The immediate-flag rule is the one that actually matters day to day. If TruffleHog finds root credentials sitting in a public bucket, Claude stops and tells you rather than quietly logging it and carrying on. That's the behaviour you want.

Running It

/aws-pentest [profile] [account|org] [output-dir]

All three arguments are optional. Some examples:

/aws-pentest                          # default profile, account scope, ./pentest-output/
/aws-pentest dev-profile              # specific profile
/aws-pentest prod account /tmp/test   # explicit profile, scope, and output dir

From there it just runs. All eight phases, commands logged, report building as it goes. On a normal-sized account it gets through everything in 15-30 minutes depending on how gnarly the IAM graph is.

Why It Works

Pentest assessments are a good fit for this kind of automation because the methodology doesn't really change. The steps are the same every time, the tooling is scriptable, and the main thing that varies is what you find. Claude isn't doing anything clever - it's just being thorough in a way that's easy to skip when you're doing it manually for the fourth time this month.
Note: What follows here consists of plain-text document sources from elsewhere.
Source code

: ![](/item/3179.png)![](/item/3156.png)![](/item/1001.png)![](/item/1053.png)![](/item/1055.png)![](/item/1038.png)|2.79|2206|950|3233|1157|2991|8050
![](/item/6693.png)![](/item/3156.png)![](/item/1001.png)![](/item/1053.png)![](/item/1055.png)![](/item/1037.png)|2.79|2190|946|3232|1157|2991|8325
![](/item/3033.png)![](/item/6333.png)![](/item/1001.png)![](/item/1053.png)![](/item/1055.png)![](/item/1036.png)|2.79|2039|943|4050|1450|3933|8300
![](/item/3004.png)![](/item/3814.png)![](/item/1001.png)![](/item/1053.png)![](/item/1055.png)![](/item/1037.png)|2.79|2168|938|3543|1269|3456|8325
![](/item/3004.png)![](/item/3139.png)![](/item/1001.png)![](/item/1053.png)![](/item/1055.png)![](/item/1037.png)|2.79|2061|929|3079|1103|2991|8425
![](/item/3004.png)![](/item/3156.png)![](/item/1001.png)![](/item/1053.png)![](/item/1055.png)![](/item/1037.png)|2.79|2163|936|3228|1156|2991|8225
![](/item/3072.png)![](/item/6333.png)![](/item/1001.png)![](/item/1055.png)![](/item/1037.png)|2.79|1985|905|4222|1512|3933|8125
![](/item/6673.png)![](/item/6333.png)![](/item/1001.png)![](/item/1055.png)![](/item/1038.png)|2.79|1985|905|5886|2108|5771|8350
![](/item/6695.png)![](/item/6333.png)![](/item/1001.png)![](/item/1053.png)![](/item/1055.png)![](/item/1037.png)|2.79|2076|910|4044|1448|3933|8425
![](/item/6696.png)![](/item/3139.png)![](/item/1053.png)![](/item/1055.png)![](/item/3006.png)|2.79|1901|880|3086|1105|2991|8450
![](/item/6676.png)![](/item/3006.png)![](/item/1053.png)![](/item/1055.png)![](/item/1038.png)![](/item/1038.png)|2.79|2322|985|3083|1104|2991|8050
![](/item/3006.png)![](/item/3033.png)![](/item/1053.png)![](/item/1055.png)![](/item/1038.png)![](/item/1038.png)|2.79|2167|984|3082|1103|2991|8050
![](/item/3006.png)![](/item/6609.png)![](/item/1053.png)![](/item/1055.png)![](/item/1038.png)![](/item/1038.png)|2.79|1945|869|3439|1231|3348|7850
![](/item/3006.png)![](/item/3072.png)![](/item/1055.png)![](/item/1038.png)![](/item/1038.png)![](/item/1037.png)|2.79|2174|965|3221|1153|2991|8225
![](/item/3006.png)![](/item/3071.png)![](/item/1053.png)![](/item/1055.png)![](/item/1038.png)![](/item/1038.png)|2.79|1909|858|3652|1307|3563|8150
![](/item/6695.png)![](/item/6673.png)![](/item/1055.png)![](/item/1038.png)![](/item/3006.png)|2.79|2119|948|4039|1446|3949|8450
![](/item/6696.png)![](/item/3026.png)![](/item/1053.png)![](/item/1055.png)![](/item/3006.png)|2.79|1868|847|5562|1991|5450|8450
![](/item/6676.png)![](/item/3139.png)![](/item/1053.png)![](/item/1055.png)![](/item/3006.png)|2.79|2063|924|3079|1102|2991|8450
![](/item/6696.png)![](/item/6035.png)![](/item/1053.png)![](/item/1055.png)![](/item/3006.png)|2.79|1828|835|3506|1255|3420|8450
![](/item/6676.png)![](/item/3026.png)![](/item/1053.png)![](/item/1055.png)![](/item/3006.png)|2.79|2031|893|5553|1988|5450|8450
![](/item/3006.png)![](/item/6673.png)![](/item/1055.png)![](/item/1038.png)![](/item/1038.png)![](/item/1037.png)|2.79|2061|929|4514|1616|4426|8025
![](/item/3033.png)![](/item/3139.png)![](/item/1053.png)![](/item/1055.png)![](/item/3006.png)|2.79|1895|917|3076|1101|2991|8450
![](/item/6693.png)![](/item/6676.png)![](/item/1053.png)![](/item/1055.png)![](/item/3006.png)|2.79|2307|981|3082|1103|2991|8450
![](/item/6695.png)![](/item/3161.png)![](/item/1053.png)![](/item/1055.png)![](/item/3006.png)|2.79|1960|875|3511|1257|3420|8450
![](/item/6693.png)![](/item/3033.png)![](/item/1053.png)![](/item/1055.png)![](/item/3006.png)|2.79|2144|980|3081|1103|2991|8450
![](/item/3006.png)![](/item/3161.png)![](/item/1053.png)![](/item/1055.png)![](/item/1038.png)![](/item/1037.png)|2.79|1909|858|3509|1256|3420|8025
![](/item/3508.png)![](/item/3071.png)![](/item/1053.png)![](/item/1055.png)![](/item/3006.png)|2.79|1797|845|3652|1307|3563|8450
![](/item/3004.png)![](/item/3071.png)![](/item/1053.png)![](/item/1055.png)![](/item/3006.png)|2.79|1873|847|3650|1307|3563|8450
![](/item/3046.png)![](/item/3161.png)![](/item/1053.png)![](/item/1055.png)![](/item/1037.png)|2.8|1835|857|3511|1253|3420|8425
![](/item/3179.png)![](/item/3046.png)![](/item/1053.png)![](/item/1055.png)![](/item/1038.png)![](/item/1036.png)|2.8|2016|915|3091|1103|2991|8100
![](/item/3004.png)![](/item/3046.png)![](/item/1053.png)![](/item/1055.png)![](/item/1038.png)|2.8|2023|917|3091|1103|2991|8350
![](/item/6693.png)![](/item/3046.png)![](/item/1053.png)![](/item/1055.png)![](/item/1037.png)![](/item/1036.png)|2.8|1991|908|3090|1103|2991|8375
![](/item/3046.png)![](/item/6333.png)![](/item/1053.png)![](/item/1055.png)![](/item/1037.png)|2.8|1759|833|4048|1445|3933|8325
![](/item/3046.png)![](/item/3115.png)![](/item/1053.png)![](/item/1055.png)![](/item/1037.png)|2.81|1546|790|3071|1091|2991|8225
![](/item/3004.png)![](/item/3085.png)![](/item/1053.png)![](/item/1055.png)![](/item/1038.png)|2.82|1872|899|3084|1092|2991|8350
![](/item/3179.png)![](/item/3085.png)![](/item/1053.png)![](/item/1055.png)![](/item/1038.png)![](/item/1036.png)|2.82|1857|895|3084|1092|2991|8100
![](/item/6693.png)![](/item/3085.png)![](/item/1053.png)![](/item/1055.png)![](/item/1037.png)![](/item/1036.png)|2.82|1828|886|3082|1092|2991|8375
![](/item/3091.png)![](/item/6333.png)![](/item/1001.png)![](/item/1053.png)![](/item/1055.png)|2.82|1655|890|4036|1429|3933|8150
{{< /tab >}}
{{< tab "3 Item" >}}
The org-scope mode is where it saves the most time. Running Prowler and PMapper across every member account by hand is a slog. Having it handle the iteration and roll everything into one report is genuinely useful.

Prerequisites

You need the tooling installed before running it. The skill will carry on if something is missing and flag it, but you'll get gaps in the output. Here's what each phase needs:

AWS CLI       brew install awscli
CloudFox      brew install cloudfox
Prowler       pip install prowler
TruffleHog    brew install trufflehog
Pacu          pip install pacu
ScoutSuite    pip install scoutsuite
PMapper       pip install principalmapper
gobuster      brew install gobuster
ffuf          brew install ffuf
nuclei        brew install nuclei

Limitations

  • Phase 6 trusts you've got authorisation. It checks, but ultimately you're responsible.
  • Big accounts with lots of regions generate a lot of output. Keep an eye on disk space.
  • The report is a solid first draft, not a finished deliverable. You'll still want to read it.

What's Next

I want to build Azure and GCP versions using the same structure, and a lightweight quick-audit variant that just runs Prowler and shows you the Critical/High findings without the full eight-phase treatment. Also thinking about auto-generating remediation tickets from the report output. For now though the AWS version does what I need it to.